One of the most common houseplants in america and one of the most mistreated is the Philodendron. Found in households and office buildings around the world, the most common variety is often seen as a straggly 10 foot long sparse vine Philodendron Birkin with a few heart fashioned leaves dotted along its length. Philodendrons develop in the tropics and are section of the Aroid family (Araceae). Philodendrons plants come in many shapes and sizes, from small trailing vines to giant woods. There are many different species of Philodendrons, each possessing its very own characteristics as to leaf size, shape or coloring.
Most Philodendrons are at home in the jungles of tropical America and are suited for medium filtered-light intensity similar to a packed bush floor.
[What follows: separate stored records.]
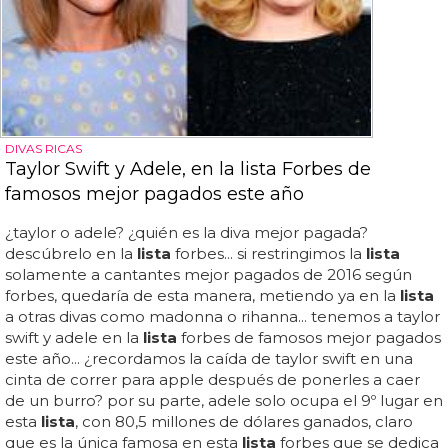
DIVAS RICAS
Taylor Swift y Adele, en la lista Forbes de
famosos mejor pagados este año
¿taylor o adele? ¿quién es la diva mejor pagada?
descúbrelo en la
lista
forbes... si restringimos la
lista
solamente a cantantes mejor pagados de 2016 según
forbes, quedaría de esta manera, metiendo ya en la
lista
a otras divas como madonna o rihanna... tenemos a taylor
swift y adele en la
lista
forbes de famosos mejor pagados
este año... ¿recordamos la caída de taylor swift en una
cinta de correr para apple después de ponerles a caer
de un burro? por su parte, adele solo ocupa el 9º lugar en
esta
lista
, con 80,5 millones de dólares ganados, claro
que es la única famosa en esta
lista
forbes que se dedica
Because of this adaption, they are prime candidates for living in the low to medium light of many homes and offices. While most philodendrons will do well in low-light situations, the more colorful varieties require brighter locations.
Philodendrons grow best in a somewhat much fitting pot and will form a nice intertwined ball of roots, so you can plant them in a pot which could almost seem too small. Pot your philodendron in the late winter or in the spring. Fill the bottom of the pot one 1 fourth full with broken crocks for easy drainage, which should then be covered with a moss, turf or coarse leaves to prevent the drainage from becoming clogged. Feed your philodendron in the spring and again in midsummer with a liquid house plant fertilizer. You can multiply your own philodendrons by taking a cutting with at least 2 joints on it and planting it.
The plant will withstand low light conditions, but an absence of light will cause the plant to be sparse, with new leaves growing in smaller and for more distance apart on the stalk. All philodendrons should be checked regularly and kept smoothly soaked. Over watering may cause yellow leaves and under watering will cause the leaves to turn brown and fall off. Never allow soil get so dry that the leaves start to wilt, this may mean that the, fine root fur that absorb moisture and nutrients are in trouble. Clean the leaves with soapy water or an insecticide regularly to prevent the pores from becoming clogged up with dust and to control insects.